Ein durchlässiger, elastischer Körper ist hilfreich für die Praxis, dennoch sind wir “ Bhogis“, nicht Yogis. Ein Bhogi ist so etwas wie ein lustbetonter Yogi. Viele Yogaschulen sind eher asketisch und manchmal auch lustfeindlich orientiert.
Es gibt auch Asketen, die sagen, dass das Aufstiegen der Kundalini mit Sexualität gar nicht möglich sei!
Musik spielt eine große Rolle, auch die Kreation des heiligen Raumes für das jeweilige Ritual, die rituelle Kleidung, die Speisen, die Farben, die Gegenstände.
Im Ritual wird die sexuelle Energie immer kontrolliert, um sie den höheren Chakren, dem höheren Ziel, zuzuführen.

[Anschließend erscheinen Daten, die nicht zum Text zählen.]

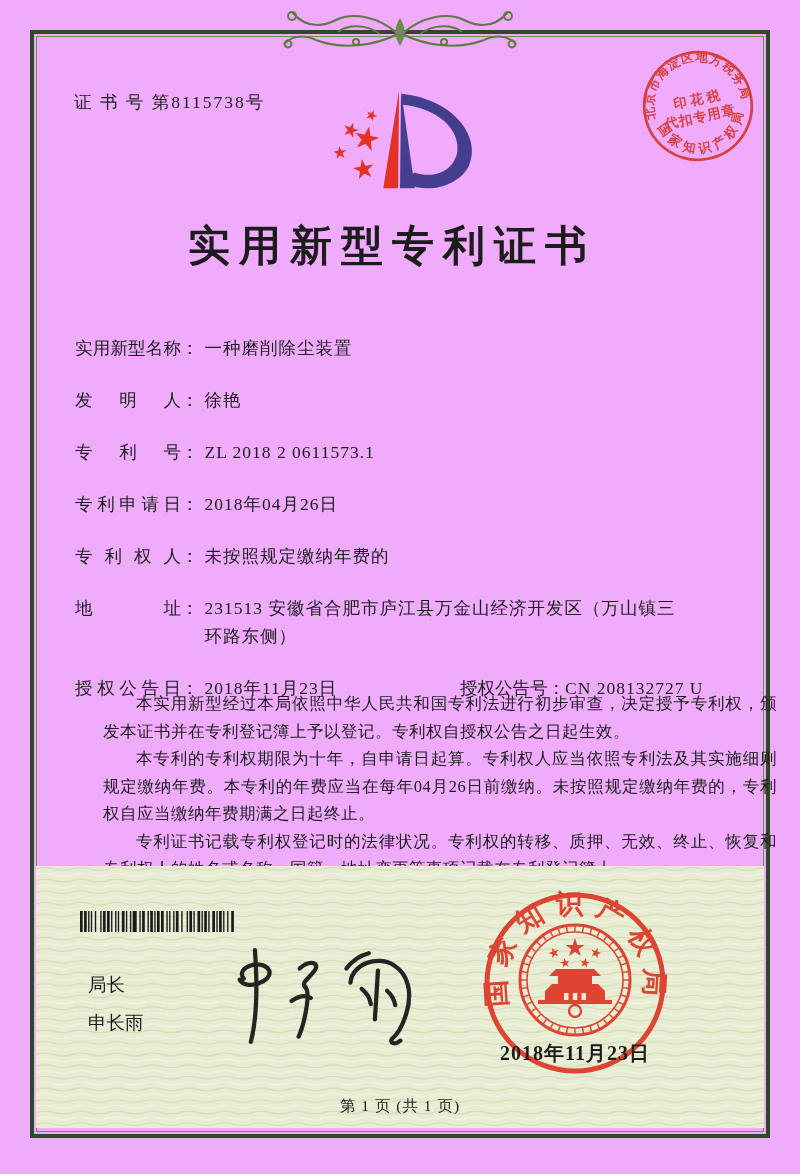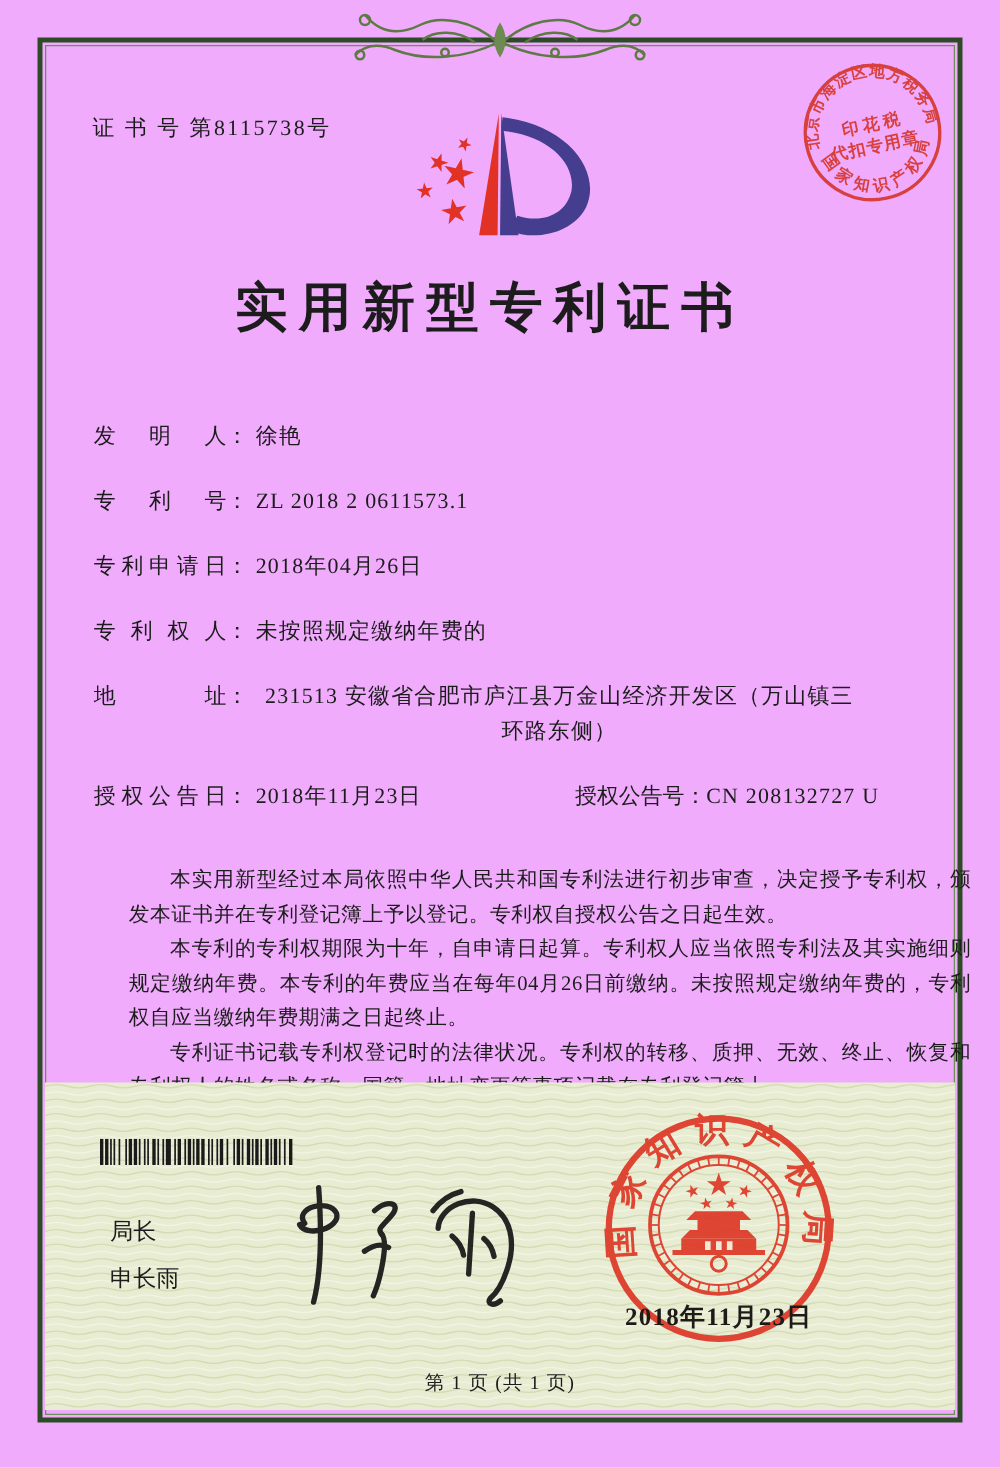--- a/index.html
+++ b/index.html
@@ -123,6 +123,9 @@
   <div class="title">实用新型专利证书</div>
 
   <div class="fields">
+    <div class="f-row">
+      <span class="f-label">实用新型名称</span><span class="f-colon">：</span><span class="f-value">一种磨削除尘装置</span>
+    </div>
     <div class="f-row">
       <span class="f-label">发明人</span><span class="f-colon">：</span><span class="f-value">徐艳</span>
     </div>

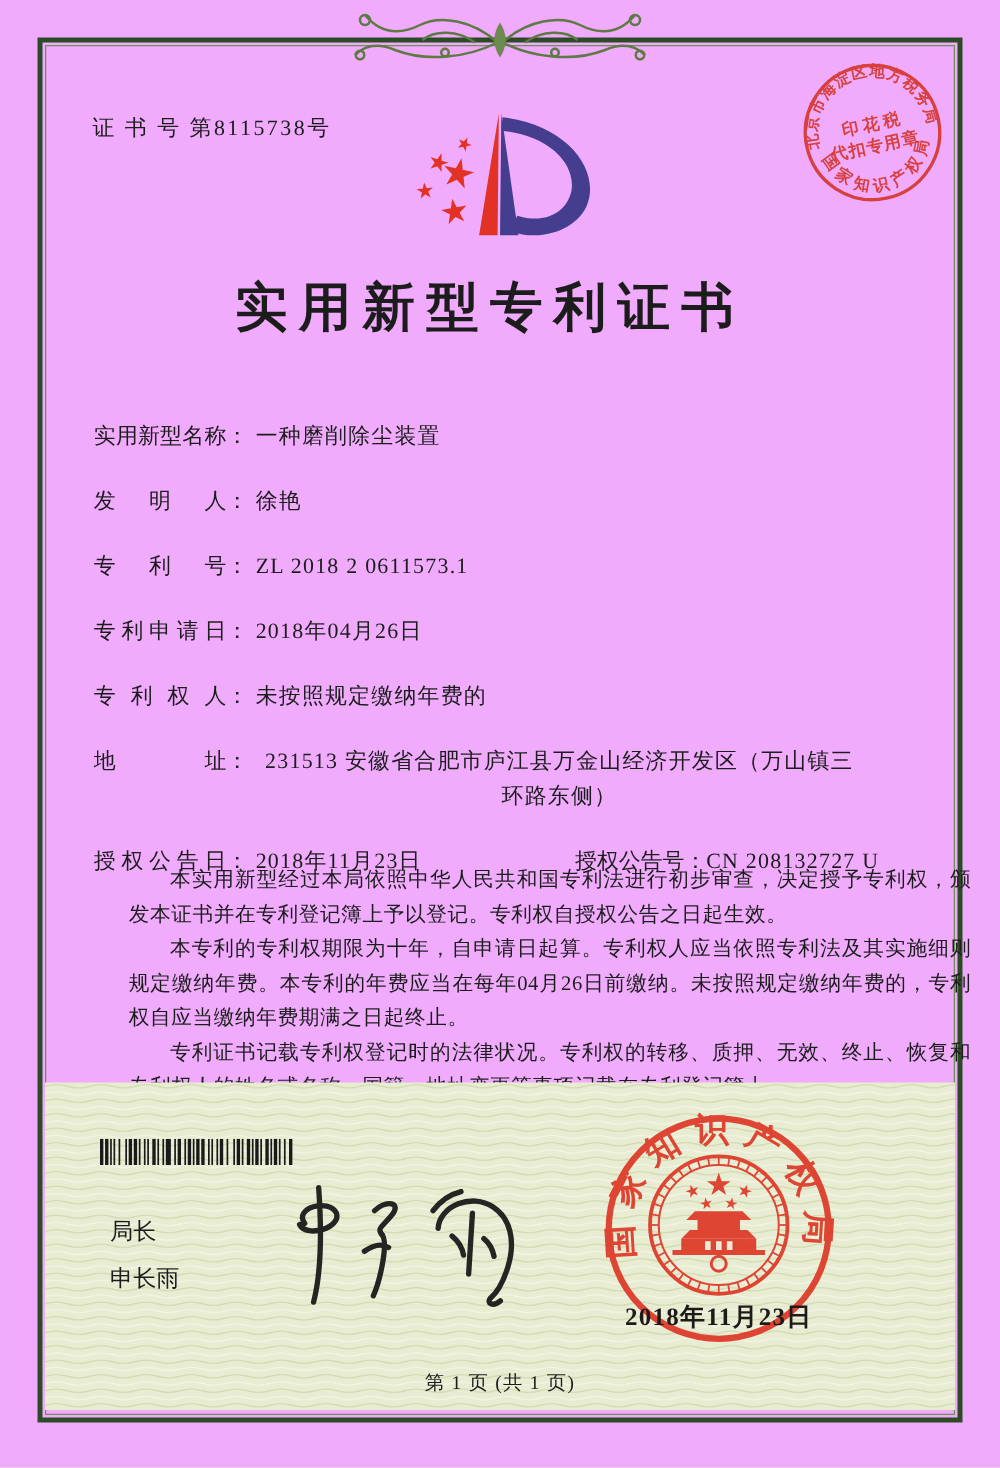--- a/index.html
+++ b/index.html
@@ -28,7 +28,7 @@
   .f-label{display:inline-block;width:106px;text-align:justify;text-align-last:justify;}
   .f-colon{display:inline-block;margin-right:6px;}
   .f-value{letter-spacing:1px;}
-  .f-row.wrap .f-value{display:inline-block;vertical-align:top;width:486px;letter-spacing:1px;text-align:center;}
+  .f-row.wrap .f-value{display:inline-block;vertical-align:top;width:486px;letter-spacing:1px;}
   .grant-no{position:absolute;left:385px;top:0;white-space:nowrap;}
   
   .body-text{position:absolute;left:75px;top:690px;width:674px;margin-left:28px;}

Der Mann kontrolliert die Ejakulation, die Frau den Orgasmus. Es werden „Bandhas“ eingesetzt, ein Anspannen der Beckenmuskeln, des Zwerchfells, das Zurückrollen der Zunge, um „den Tiger zu reiten“, das heißt, nicht mit ihm zu gehen oder sich abwerfen zu lassen, im „Feuer des Anfangs“ zu bleiben. Atemtechniken und Mantras unterstützen den Ausübenden dabei, die psychosexuelle Energie immer mehr zu steigern. Wenn alles gelingt, ist die Frucht der Anstrengung ein „kosmisches“ Bewusstsein, das auch nach dem Ritual, Tage, Wochen oder sogar Monate anhalten kann.
Eine solche Praxis ist nur möglich mit sexuell freien Menschen.